Interviews are strange. Sometimes it’s almost like being a research assistant for the journalist — especially when it’s about chip/demo stuff. Unpaid work is always the best work!

But yeah, recently I was interviewed by a journalist who had obviously studied my Chipflip-timeline pretty well. That was a nice change. And one of the purposes of that list was indeed to educate researchers (though that might’ve been lost now, when it’s become so big).

Here is the article in English. It’s packed with references, many of which I’ve never heard about (which is good!). I like that Kjell Nordbo is mentioned as one of the most respected producers in the scene (my guess is that both 4mat and me mentioned him).

There are also three separate articles for me (English), Pixelh8 and 4mat. Here are some of the questions with my original answers, if u’re into those things. And if you want to know more, read here.

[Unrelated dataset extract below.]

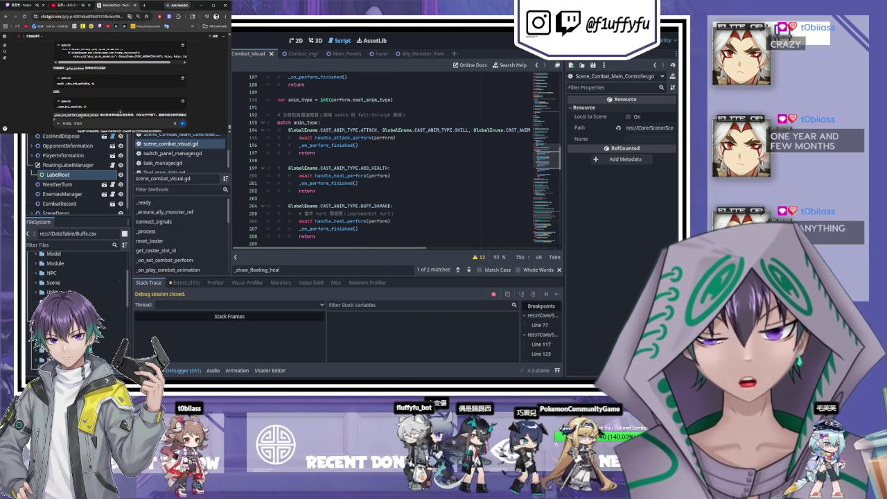
{"action": "scroll", "coordinate": [395, 160], "scroll_direction": "up", "scroll_amount": 3}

Q. Do you sometimes feel limited by hardware/software used?

The character of any technology lies in the limitations. If something is unlimited, it doesn’t even exist. : ) The fun part of playing a piano is to have two hands and fixed notes and so on. So yes, of course I feel limited. Often it’s in a good way of subconsciously feeling like “phew, I don’t have to make that decision” or “ah okay nice so I have to challenge myself to come up with a different solution than what I was thinking of”. Sometimes it’s just bad, of course, when you want to have more voices and so on. But then I’ll just record stuff and overdub.

Q. Where do you place the born of chip music?

Either
– 1951 with the first digital music
– 1977 and the first video game console with a soundchip
– 1989 when the term chipmusic first appeared in the demoscene
– 1999 with micromusic.net, record relases, concerts, etc

The origin of chipmusic was, I guess, rather expected. There were computers with software that you could use to make music. So people started to do that. And they distributed their music for free, to get maximum attention. Demos/intros/music-compilations started to appear on big floppy disks, sent around the world. Or – and perhaps more interesting – there were also modem-networks of hackers/traders etc who distributed these materials around the world.

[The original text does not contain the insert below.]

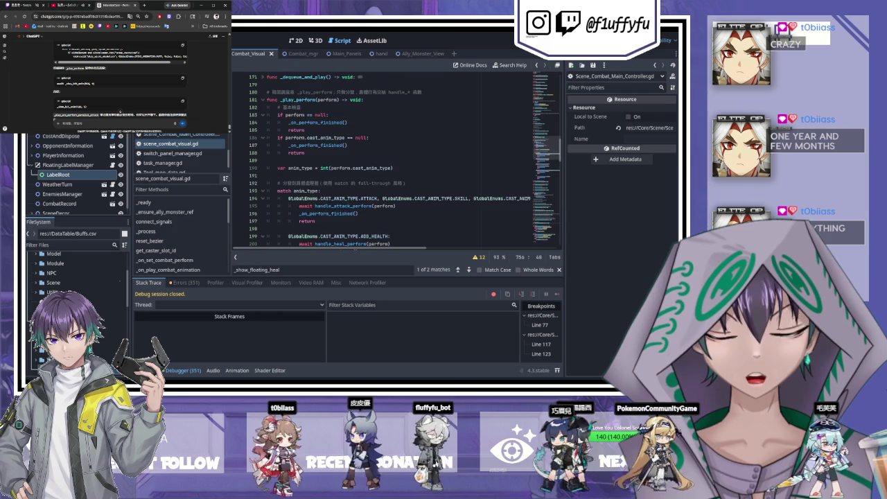
{"action": "scroll", "coordinate": [395, 159], "scroll_direction": "down", "scroll_amount": 5}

Q. I noticed that people thinks that chip music is a derivation of some Warp ambient-techno, but you will confirm me that it’s not so (maybe it’s the contrary, and people like AFX has been influenced to the gaming culture).

Aphex Twin’s label Rephlex was one of the few labels who were connected with the early chipscene around year 2000. They released Bodenständig 2000’s album, which is one of the first examples, and still a fantastic album. Also artists like DMX Krew and Cylob were slightly involved with micromusic.net. But other than that – all the big labels like Warp were far too serious to have anything to do with chipmusic : ) In general, it’s quite rare to hear chipmusic that sounds like slow IDM. The C64-musician ED is a good exception though.

Steven Seagal as utilitarian

So I have a twitter-thing, and when I run it through Daniel Jones’ 7+t, this is what it says:

In USA, testcard musicology has to be one-tone begs only. If it’s trumpeter – mad respectz.

skweee is addictive, but there is a curiosity. but it’s only available in sweden.

Finished sonnets for 7″. Rhesus: Steven Seagal. As utilitarian.